▶ [Task] Look for the word "property" in the data below, and copy every line that holds it.

▶ [Data in this exercise]
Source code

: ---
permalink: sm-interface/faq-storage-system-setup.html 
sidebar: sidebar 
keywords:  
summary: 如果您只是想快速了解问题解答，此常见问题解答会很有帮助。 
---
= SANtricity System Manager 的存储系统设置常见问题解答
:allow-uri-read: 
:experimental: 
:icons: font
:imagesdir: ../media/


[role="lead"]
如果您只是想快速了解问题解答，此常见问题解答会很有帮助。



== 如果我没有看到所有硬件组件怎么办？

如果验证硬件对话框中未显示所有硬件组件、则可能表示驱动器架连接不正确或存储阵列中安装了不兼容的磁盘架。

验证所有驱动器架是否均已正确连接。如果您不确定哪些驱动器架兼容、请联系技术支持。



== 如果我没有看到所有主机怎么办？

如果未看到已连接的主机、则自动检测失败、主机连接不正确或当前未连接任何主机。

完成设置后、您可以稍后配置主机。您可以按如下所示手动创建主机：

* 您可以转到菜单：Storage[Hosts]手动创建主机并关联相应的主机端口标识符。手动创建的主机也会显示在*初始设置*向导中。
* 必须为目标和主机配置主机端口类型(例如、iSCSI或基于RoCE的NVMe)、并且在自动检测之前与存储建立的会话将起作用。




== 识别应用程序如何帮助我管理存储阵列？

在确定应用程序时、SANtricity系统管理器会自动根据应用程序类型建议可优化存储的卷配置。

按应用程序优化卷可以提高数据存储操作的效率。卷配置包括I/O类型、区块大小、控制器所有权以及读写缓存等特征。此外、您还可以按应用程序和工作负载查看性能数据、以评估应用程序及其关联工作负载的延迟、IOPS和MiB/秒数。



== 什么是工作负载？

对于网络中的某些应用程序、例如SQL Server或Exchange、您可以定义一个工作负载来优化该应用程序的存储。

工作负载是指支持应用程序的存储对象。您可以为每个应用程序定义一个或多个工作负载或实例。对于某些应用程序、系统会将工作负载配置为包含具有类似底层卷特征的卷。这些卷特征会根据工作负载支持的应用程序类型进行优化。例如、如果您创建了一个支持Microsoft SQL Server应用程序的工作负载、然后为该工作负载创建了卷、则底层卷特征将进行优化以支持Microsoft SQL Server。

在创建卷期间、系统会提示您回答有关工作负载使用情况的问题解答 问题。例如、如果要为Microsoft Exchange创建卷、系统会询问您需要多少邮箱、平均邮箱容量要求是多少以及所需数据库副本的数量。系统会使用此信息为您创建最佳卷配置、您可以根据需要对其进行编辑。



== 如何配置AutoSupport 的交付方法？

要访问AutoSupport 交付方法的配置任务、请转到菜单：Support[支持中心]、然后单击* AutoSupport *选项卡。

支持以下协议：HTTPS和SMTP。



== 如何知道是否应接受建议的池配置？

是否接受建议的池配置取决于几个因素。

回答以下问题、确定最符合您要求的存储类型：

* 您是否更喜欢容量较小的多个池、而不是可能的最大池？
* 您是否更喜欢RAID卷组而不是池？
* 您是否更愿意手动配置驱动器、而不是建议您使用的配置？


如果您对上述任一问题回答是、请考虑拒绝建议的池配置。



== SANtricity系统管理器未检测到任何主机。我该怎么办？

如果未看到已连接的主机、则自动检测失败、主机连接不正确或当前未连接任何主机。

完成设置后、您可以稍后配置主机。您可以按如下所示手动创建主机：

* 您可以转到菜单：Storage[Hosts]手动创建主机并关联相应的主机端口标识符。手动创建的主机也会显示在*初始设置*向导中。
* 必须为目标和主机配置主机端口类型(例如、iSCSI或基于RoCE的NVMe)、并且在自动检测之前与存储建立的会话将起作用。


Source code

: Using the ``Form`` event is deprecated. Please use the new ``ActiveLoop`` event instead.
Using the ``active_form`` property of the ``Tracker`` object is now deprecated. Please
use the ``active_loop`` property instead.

▶ [Result of this task]
Using the ``active_form`` property of the ``Tracker`` object is now deprecated. Please
use the ``active_loop`` property instead.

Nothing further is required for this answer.